Accordingly, I would affirm the judgment of the Court of Appeals, and dissent from this Court’s judgment.

 Justice Scalia suggests that performance dancing is not inherently expressive activity, see ante, at 577, n. 4, but the Court of Appeals has the better view: “Dance has been defined as ‘the art of moving the body in a rhythmical way, usually to music, to express an emotion or idea, to narrate *588a story, or simply to take delight in the movement itself.’ 16 The New Encyclopedia Britannica 935 (1989). Inherently, it is the communication of emotion or ideas. At the root of all ‘[t]he varied manifestations of dancing . . . lies the common impulse to resort to movement to externalise states which we cannot externalise by rational means. This is basic dance.’ Martin, J. Introduction to the Dance (1939). Aristotle recognized in Poetics that the purpose of dance is ‘to represent men’s character as well as what they do and suffer.’ The raw communicative power of dance was noted by the French poet Stéphane Mallarmé who declared that the dancer ‘writing with her body . . . suggests things which the written work could express only in several paragraphs of dialogue or descriptive prose.’ ” 904 F. 2d, at 1085-1086. Justice Scalia cites Dallas v. Stanglin, 490 U. S. 19 (1989), but that decision dealt with social dancing, not performance dancing; and the submission in that case, which we rejected, was not that social dancing was an expressive activity but that plaintiff’s associational rights were violated by restricting admission to dance halls on the basis of age. The Justice also asserts that even if dancing is inherently expressive, nudity is not. The statement may be true, but it tells us nothing about dancing in the nude.
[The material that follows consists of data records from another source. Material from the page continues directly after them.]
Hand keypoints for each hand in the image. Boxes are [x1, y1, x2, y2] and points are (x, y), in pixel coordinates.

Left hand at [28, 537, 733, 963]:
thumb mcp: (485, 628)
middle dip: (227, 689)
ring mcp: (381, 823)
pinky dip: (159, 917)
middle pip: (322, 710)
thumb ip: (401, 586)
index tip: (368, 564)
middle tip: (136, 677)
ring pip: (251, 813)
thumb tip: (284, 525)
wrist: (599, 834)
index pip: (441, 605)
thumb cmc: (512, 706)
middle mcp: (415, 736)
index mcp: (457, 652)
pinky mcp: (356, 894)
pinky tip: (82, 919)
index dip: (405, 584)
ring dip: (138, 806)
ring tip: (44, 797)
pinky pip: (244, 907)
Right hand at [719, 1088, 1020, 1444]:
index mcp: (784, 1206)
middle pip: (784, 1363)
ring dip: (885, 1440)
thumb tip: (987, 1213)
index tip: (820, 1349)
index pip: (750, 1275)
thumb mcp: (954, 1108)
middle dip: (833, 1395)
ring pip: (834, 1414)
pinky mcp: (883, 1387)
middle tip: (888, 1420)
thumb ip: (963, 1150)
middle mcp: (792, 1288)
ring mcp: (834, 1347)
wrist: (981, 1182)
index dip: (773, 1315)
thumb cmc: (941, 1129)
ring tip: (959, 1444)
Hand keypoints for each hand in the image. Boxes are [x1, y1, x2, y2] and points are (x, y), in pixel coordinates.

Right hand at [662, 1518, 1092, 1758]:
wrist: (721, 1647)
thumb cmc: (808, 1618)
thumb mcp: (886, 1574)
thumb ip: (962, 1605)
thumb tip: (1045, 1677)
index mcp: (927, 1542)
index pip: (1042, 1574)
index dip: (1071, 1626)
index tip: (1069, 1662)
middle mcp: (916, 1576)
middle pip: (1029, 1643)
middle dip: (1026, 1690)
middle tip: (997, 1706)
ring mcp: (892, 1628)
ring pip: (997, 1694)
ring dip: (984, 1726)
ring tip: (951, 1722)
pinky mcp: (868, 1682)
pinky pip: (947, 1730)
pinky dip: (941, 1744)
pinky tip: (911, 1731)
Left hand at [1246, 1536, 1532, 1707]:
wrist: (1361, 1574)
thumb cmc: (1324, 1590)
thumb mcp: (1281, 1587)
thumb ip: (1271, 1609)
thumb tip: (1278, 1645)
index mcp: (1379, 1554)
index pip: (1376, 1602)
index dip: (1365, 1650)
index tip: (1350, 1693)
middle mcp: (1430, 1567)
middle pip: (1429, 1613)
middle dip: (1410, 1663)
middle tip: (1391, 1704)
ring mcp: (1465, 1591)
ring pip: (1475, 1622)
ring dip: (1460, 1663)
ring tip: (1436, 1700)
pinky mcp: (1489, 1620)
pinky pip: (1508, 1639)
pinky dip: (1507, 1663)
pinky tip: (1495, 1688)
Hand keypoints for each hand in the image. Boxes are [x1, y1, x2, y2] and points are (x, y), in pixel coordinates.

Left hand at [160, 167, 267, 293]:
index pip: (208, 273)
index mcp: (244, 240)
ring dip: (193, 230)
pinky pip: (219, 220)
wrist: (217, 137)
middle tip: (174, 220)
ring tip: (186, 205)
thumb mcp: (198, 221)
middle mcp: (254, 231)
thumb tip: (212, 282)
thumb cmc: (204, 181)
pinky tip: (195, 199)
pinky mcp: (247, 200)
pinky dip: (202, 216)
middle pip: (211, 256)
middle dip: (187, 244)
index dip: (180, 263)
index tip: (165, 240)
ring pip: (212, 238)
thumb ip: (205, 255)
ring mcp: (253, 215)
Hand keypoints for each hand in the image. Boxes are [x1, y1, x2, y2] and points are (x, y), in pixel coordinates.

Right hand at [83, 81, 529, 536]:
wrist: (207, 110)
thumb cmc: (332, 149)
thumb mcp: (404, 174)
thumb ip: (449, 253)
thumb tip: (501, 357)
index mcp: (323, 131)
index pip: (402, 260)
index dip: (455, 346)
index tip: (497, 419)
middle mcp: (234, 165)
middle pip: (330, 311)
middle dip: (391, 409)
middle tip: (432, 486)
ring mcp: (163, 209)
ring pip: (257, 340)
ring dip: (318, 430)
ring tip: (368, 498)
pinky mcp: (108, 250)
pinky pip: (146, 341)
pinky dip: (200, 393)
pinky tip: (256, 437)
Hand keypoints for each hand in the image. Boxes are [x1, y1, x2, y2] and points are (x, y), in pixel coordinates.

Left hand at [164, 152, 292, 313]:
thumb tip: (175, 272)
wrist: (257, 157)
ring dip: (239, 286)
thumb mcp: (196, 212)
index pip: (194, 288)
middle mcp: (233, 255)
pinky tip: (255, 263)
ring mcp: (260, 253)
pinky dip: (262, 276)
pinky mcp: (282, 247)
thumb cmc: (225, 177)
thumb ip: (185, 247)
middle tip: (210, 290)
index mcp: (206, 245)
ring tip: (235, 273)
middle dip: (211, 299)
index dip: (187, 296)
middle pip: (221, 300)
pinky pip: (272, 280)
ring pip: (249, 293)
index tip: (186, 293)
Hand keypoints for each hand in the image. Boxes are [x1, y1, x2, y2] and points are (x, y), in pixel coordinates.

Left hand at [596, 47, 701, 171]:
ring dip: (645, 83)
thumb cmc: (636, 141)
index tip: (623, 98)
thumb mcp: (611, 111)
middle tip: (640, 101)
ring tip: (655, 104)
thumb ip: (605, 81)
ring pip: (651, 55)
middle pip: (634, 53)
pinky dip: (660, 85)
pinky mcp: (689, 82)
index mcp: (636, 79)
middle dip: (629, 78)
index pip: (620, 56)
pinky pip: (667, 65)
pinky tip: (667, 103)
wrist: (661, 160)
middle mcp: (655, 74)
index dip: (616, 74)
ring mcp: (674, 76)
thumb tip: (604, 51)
 Justice Souter agrees with the plurality that the third requirement of the O’Brien test is satisfied, but only because he is not certain that there is a causal connection between the message conveyed by nude dancing and the evils which the State is seeking to prevent. See ante, at 585. Justice Souter’s analysis is at least as flawed as that of the plurality. If Justice Souter is correct that there is no causal connection between the message conveyed by the nude dancing at issue here and the negative secondary effects that the State desires to regulate, the State does not have even a rational basis for its absolute prohibition on nude dancing that is admittedly expressive. Furthermore, if the real problem is the “concentration of crowds of men predisposed” to the designated evils, ante, at 586, then the First Amendment requires that the State address that problem in a fashion that does not include banning an entire category of expressive activity. See Renton v. Playtime Theatres, Inc., 475 U. S. 41 (1986).